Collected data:
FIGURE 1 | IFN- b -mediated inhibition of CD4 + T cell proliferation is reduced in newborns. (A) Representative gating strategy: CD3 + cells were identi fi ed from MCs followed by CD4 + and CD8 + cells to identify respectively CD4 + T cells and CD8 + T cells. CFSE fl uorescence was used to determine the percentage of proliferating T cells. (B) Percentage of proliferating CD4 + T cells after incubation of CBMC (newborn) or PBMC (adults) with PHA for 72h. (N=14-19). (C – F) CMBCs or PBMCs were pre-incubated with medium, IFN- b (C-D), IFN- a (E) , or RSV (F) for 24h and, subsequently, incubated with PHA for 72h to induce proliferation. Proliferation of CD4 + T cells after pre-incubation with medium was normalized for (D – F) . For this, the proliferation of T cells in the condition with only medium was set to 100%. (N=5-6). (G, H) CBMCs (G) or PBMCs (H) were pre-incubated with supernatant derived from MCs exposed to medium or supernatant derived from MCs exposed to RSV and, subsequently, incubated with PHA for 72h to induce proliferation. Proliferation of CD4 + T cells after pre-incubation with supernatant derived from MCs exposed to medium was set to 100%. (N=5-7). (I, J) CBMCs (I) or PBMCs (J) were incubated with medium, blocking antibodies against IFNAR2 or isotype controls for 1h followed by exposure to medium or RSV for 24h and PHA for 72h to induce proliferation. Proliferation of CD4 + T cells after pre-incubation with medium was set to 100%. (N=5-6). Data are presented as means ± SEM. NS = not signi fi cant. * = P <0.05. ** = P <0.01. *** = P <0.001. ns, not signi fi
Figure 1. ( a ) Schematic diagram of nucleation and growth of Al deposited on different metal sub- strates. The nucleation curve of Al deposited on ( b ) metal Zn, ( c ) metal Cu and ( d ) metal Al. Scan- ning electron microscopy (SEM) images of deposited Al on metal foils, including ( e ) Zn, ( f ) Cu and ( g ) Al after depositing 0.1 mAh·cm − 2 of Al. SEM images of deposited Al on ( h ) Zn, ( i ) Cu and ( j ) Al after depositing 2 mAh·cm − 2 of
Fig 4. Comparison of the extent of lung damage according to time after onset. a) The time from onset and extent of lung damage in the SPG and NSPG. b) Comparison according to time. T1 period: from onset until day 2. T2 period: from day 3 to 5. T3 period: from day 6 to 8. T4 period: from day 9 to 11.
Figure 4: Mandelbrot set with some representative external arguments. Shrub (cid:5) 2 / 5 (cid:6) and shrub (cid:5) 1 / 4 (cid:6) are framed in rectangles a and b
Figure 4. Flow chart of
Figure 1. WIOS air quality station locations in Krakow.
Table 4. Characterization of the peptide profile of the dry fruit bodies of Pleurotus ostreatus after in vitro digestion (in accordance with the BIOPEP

* _Exercise objective_
The line containing "Figure 4. Flow chart of" and every line after it, through the last one above, should be written out word for word.

* _Result of the exercise_
Figure 4. Flow chart of
Figure 1. WIOS air quality station locations in Krakow.
Table 4. Characterization of the peptide profile of the dry fruit bodies of Pleurotus ostreatus after in vitro digestion (in accordance with the BIOPEP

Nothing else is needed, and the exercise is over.